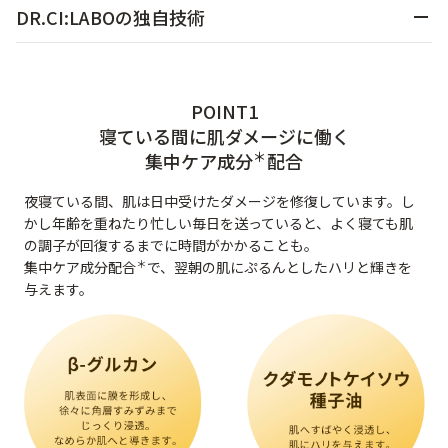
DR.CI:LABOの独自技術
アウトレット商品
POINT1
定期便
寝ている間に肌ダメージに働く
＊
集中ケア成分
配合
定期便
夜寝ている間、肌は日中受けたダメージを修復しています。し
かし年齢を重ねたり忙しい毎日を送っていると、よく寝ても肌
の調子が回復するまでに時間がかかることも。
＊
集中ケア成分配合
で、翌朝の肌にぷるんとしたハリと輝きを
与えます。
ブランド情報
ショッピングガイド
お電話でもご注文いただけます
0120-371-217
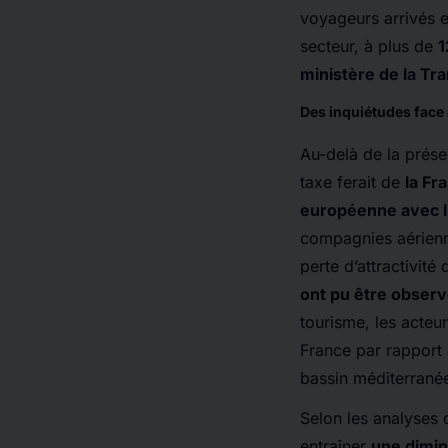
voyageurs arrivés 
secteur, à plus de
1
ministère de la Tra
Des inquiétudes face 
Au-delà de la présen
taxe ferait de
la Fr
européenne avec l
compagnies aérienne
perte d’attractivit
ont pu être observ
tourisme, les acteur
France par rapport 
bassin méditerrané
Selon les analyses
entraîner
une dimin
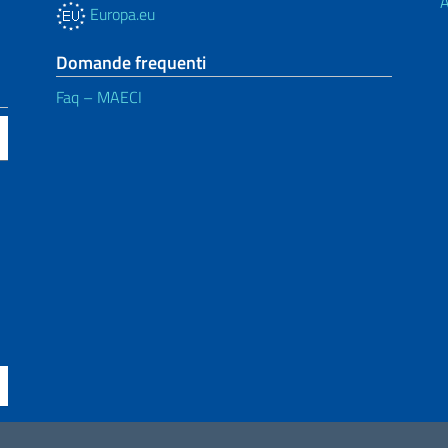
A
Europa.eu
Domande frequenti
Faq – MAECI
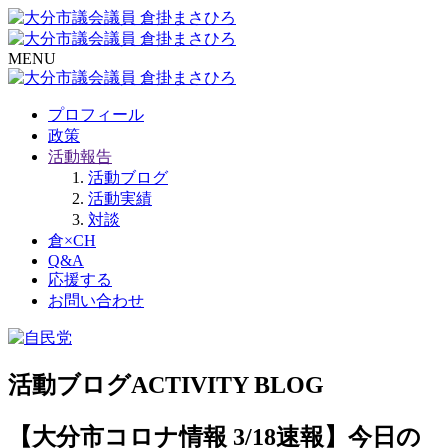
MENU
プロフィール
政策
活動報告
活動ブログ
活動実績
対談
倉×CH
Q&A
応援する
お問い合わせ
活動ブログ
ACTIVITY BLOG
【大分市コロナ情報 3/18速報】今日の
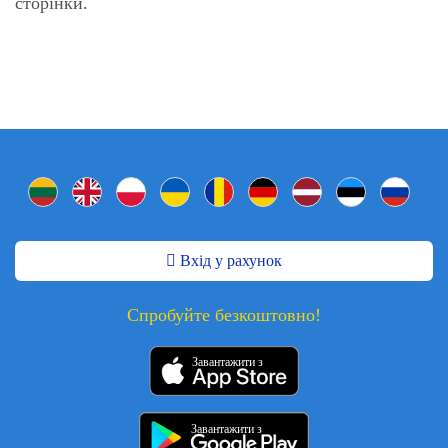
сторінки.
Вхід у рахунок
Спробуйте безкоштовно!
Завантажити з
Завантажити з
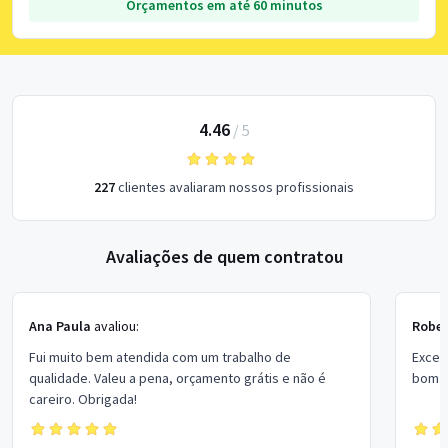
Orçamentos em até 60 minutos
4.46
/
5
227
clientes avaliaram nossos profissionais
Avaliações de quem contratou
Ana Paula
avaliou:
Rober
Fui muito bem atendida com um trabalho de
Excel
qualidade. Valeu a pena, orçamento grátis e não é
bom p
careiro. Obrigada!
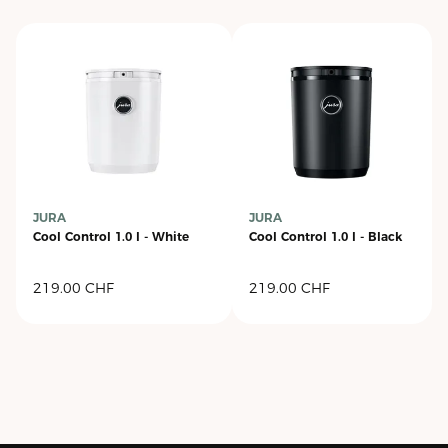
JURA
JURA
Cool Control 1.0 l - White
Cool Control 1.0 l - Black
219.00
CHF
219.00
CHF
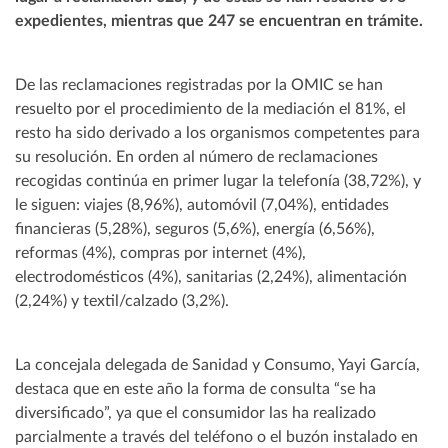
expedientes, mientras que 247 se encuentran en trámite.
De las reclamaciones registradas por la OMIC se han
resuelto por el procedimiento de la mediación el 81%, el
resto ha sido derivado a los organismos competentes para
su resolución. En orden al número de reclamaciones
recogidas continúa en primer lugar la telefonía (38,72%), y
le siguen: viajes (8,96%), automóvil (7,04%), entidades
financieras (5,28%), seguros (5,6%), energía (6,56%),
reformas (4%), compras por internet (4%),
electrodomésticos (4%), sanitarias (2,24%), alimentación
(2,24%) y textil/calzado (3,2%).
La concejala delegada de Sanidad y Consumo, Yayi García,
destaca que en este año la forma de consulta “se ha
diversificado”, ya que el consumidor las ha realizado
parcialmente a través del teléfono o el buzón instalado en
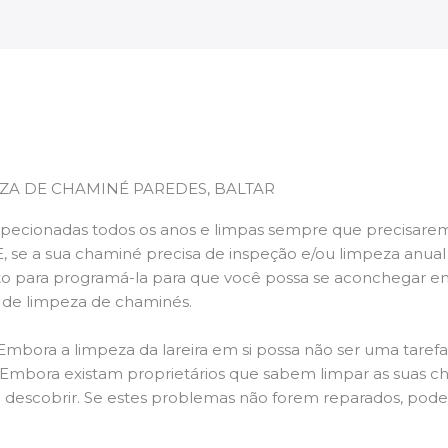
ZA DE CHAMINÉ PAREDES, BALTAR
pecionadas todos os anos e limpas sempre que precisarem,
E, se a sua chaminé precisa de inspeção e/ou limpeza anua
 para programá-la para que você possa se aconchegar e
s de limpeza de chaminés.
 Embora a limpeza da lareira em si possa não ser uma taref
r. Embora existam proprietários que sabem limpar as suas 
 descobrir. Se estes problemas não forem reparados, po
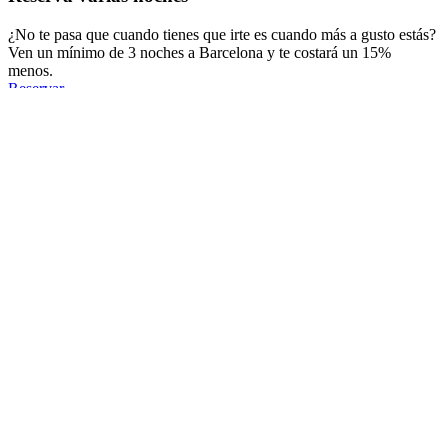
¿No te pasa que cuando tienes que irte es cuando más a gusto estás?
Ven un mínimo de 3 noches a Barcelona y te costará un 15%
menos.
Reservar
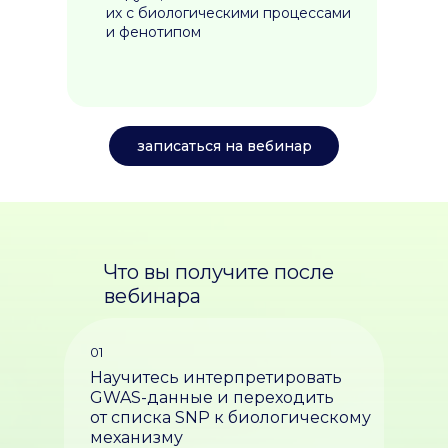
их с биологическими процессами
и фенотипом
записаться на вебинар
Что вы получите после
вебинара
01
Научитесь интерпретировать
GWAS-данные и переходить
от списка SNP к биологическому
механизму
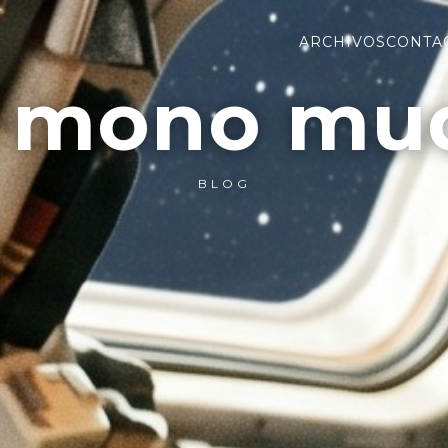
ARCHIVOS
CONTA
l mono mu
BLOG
• • • •
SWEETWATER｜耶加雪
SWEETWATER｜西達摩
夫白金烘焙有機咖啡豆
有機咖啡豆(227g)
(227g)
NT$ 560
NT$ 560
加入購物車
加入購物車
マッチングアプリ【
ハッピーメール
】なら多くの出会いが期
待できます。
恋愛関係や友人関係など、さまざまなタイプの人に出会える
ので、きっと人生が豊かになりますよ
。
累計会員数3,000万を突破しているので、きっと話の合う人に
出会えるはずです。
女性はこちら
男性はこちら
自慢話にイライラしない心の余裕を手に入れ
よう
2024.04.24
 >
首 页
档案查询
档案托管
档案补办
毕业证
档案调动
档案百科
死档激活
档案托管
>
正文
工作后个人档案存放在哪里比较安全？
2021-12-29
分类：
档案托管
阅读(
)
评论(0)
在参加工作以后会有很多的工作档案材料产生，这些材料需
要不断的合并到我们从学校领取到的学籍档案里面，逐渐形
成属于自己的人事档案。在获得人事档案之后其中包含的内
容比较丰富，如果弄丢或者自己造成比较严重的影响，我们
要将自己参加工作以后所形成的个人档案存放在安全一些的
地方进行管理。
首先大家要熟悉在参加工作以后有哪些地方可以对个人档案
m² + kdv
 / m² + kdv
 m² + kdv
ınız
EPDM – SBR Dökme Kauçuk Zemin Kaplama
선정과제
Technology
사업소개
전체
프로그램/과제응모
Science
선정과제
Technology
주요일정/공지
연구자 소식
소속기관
• • • •
> _Task_:
I'd like the lines above repeated exactly, from the one that contains "La concejala delegada" through the one that contains "pecionadas todos os", with no pictures.

> _Solution_:
La concejala delegada de Sanidad y Consumo, Yayi García,
destaca que en este año la forma de consulta “se ha
diversificado”, ya que el consumidor las ha realizado
parcialmente a través del teléfono o el buzón instalado en
ZA DE CHAMINÉ PAREDES, BALTAR
pecionadas todos os anos e limpas sempre que precisarem,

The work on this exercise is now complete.